Work to be completed:
Write out the lines of the material exactly, starting with the line that contains "text](<img/Screenshot 2024-08-11 195048.png>)" and going on through the line that contains "### The even BIGGER picture".

___

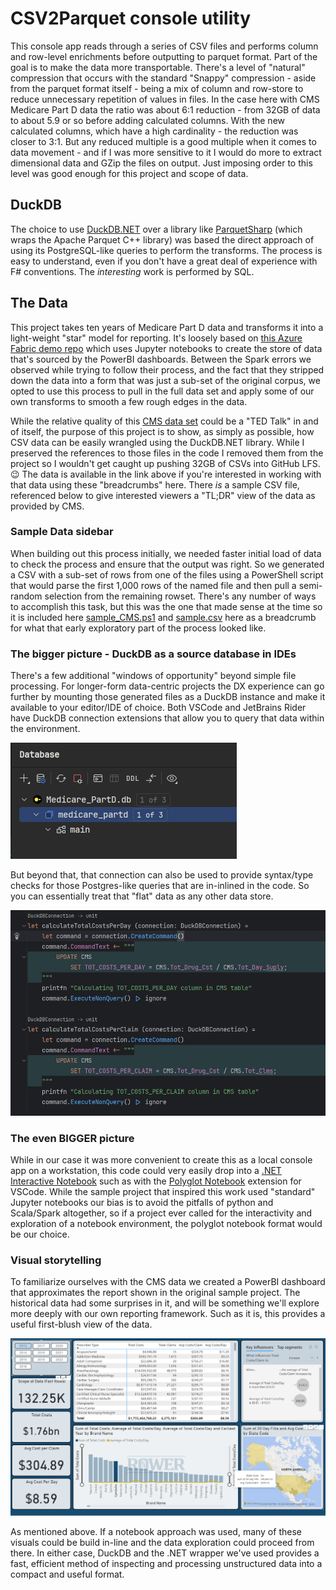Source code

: # CSV2Parquet console utility

This console app reads through a series of CSV files and performs column and row-level enrichments before outputting to parquet format. Part of the goal is to make the data more transportable. There's a level of "natural" compression that occurs with the standard "Snappy" compression - aside from the parquet format itself - being a mix of column and row-store to reduce unnecessary repetition of values in files. In the case here with CMS Medicare Part D data the ratio was about 6:1 reduction - from 32GB of data to about 5.9 or so before adding calculated columns. With the new calculated columns, which have a high cardinality - the reduction was closer to 3:1. But any reduced multiple is a good multiple when it comes to data movement - and if I was more sensitive to it I would do more to extract dimensional data and GZip the files on output. Just imposing order to this level was good enough for this project and scope of data.

## DuckDB

The choice to use [DuckDB.NET](<https://github.com/Giorgi/DuckDB.NET>) over a library like [ParquetSharp](<https://github.com/G-Research/ParquetSharp>) (which wraps the Apache Parquet C++ library) was based the direct approach of using its PostgreSQL-like queries to perform the transforms. The process is easy to understand, even if you don't have a great deal of experience with F# conventions. The *interesting* work is performed by SQL.

## The Data

This project takes ten years of Medicare Part D data and transforms it into a light-weight "star" model for reporting. It's loosely based on [this Azure Fabric demo repo](<https://github.com/isinghrana/fabric-samples-healthcare>) which uses Jupyter notebooks to create the store of data that's sourced by the PowerBI dashboards. Between the Spark errors we observed while trying to follow their process, and the fact that they stripped down the data into a form that was just a sub-set of the original corpus, we opted to use this process to pull in the full data set and apply some of our own transforms to smooth a few rough edges in the data.

While the relative quality of this [CMS data set](<https://data.cms.gov/provider-summary-by-type-of-service/medicare-part-d-prescribers/medicare-part-d-prescribers-by-provider-and-drug>) could be a "TED Talk" in and of itself, the purpose of this project is to show, as simply as possible, how CSV data can be easily wrangled using the DuckDB.NET library. While I preserved the references to those files in the code I removed them from the project so I wouldn't get caught up pushing 32GB of CSVs into GitHub LFS. 😉 The data is available in the link above if you're interested in working with that data using these "breadcrumbs" here. There *is* a sample CSV file, referenced below to give interested viewers a "TL;DR" view of the data as provided by CMS.

### Sample Data sidebar

When building out this process initially, we needed faster initial load of data to check the process and ensure that the output was right. So we generated a CSV with a sub-set of rows from one of the files using a PowerShell script that would parse the first 1,000 rows of the named file and then pull a semi-random selection from the remaining rowset. There's any number of ways to accomplish this task, but this was the one that made sense at the time so it is included here [sample_CMS.ps1](src/CSV2Parquet/sample_CMS.ps1) and [sample.csv](src/CSV2Parquet/sample.csv) here as a breadcrumb for what that early exploratory part of the process looked like.

### The bigger picture - DuckDB as a source database in IDEs

There's a few additional "windows of opportunity" beyond simple file processing. For longer-form data-centric projects the DX experience can go further by mounting those generated files as a DuckDB instance and make it available to your editor/IDE of choice. Both VSCode and JetBrains Rider have DuckDB connection extensions that allow you to query that data within the environment.

![alt text](<img/Screenshot 2024-08-11 195048.png>)

But beyond that, that connection can also be used to provide syntax/type checks for those Postgres-like queries that are in-inlined in the code. So you can essentially treat that "flat" data as any other data store.

![alt text](<img/Screenshot 2024-08-13 130130.png>)

### The even BIGGER picture

While in our case it was more convenient to create this as a local console app on a workstation, this code could very easily drop into a [.NET Interactive Notebook](<https://github.com/dotnet/interactive>) such as with the [Polyglot Notebook](https://marketplace.visualstudio.com/items?itemName=ms-dotnettools.dotnet-interactive-vscode) extension for VSCode. While the sample project that inspired this work used "standard" Jupyter notebooks our bias is to avoid the pitfalls of python and Scala/Spark altogether, so if a project ever called for the interactivity and exploration of a notebook environment, the polyglot notebook format would be our choice.  

### Visual storytelling

To familiarize ourselves with the CMS data we created a PowerBI dashboard that approximates the report shown in the original sample project. The historical data had some surprises in it, and will be something we'll explore more deeply with our own reporting framework. Such as it is, this provides a useful first-blush view of the data.

![alt text](<img/Screenshot 2024-08-12 205619.png>)

As mentioned above. If a notebook approach was used, many of these visuals could be build in-line and the data exploration could proceed from there. In either case, DuckDB and the .NET wrapper we've used provides a fast, efficient method of inspecting and processing unstructured data into a compact and useful format.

___

Your solution:
![alt text](<img/Screenshot 2024-08-11 195048.png>)

But beyond that, that connection can also be used to provide syntax/type checks for those Postgres-like queries that are in-inlined in the code. So you can essentially treat that "flat" data as any other data store.

![alt text](<img/Screenshot 2024-08-13 130130.png>)

### The even BIGGER picture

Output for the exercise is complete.